Madame la présidente, madame la secrétaire d’État, mes chers collègues, comme cela a déjà été relevé, le projet de loi autorisant la ratification du traité de coopération en matière de défense entre la République française et la République du Mali doit être resitué dans une actualité et un contexte particuliers.
En effet, le Mali et ses voisins souffrent depuis de nombreuses années d’une situation économique, sociale et politique extrêmement fragile et dégradée, qui fait de l’ensemble de la région sahélo-saharienne une proie facile pour un certain nombre de groupes d’intérêts prospérant sur la misère, l’ignorance et le désespoir de populations entières.
Dernière manifestation de cette crise, tout récemment encore, les villes de Bamako, Tombouctou et Ouagadougou ont subi des attaques terroristes ayant fait plusieurs dizaines de morts.
Près d’un an après le déclenchement nécessaire de l’intervention militaire de notre pays, qui a permis d’éviter la disparition de l’État malien, et après la tenue d’élections démocratiques, il était devenu nécessaire, sur le plan juridique et au regard des relations internationales, de refonder et préciser le cadre de notre coopération de défense avec le Mali.
Ce traité actualise et régularise une situation de fait. Je ne conteste pas la nécessité de celui-ci, mais les membres du groupe CRC ont des réserves sur son contenu et sur sa signification.
Certes, ce traité est de même nature que d’autres accords de coopération ou de partenariat de défense conclus au cours des années précédentes avec des États africains. Mais je voudrais rappeler que nous nous sommes toujours prononcés sur ces accords, au cas par cas, en fonction de la situation particulière de chaque pays.
Dans le cas du Mali, avec cet accord strictement sécuritaire et uniquement axé sur la seule lutte contre les groupes terroristes, il manque une approche globale des problèmes posés, approche qui permettrait de comprendre que la réponse militaire est insuffisante dans le temps.
À ce propos, la stratégie de l’opération Barkhane contre les groupes armés terroristes au Mali et au Niger semble montrer ses limites. La situation politique et sécuritaire dans la région reste très fragile, en particulier au Mali, où l’on ne voit guère de progrès dans les régions du nord, principaux foyers d’instabilité.

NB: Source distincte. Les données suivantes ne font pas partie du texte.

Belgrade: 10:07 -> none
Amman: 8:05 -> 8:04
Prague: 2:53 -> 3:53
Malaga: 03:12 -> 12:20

D’autres critiques peuvent aussi porter sur les résultats difficilement perceptibles d’une opération militaire qui coûte 700 millions d’euros par an et dont on ne voit pas le terme.
Certes, les flux logistiques des groupes armés terroristes sont perturbés par l’action de nos forces, ce qui permet d’entraver leur liberté d’action et empêche la création de sanctuaires. Mais ces groupes s’adaptent eux-mêmes en pratiquant un terrorisme peu coûteux d’un point de vue militaire. En ce sens, on peut dire qu’ils conservent l’initiative en contournant nos 4 000 hommes et leur quarantaine d’aéronefs divers, y compris l’essentiel de nos drones.
L’exemple du Mali nous aurait permis de mesurer comment la politique menée par le gouvernement auquel vous appartenez, madame la secrétaire d’État, pourrait gagner en efficacité et réussir à stabiliser, sur le long terme, une région à ce point fragilisée par la pauvreté, le terrorisme et les trafics.
Ainsi, pour assurer la stabilité et la sécurité dans ce pays, il faudrait, en comparaison du coût de nos opérations militaires, consacrer beaucoup plus de moyens à l’aide publique au développement. Or ce n’est pas la politique que vous menez, puisque les crédits affectés aux infrastructures et aux investissements économiquement structurants pour le Mali sont scandaleusement insuffisants.
C’est pourquoi je regrette le temps très limité de la discussion consacrée à l’examen de ce traité.
Notre groupe avait demandé que cette demande de ratification soit mise à profit pour organiser un débat de fond sur notre coopération militaire et civile, sur la situation sécuritaire de l’Afrique en général, voire, plus largement encore, sur la façon strictement militaire dont est conduite la lutte contre le djihadisme, sans s’attaquer aux causes qui le nourrissent.
En effet, nous aurions formulé de nombreuses réserves et des critiques sur la pertinence et l’efficacité de la politique de coopération en matière de défense et de sécurité menée dans la région, sur la nature de nos relations avec les gouvernements en place ou bien encore sur l’articulation de ce type d’accords avec l’opération militaire Barkhane, qui couvre maintenant cinq pays dans la bande sahélo-saharienne.
Pour cet ensemble de raisons, notre groupe émettra une abstention critique sur ce projet de loi de ratification.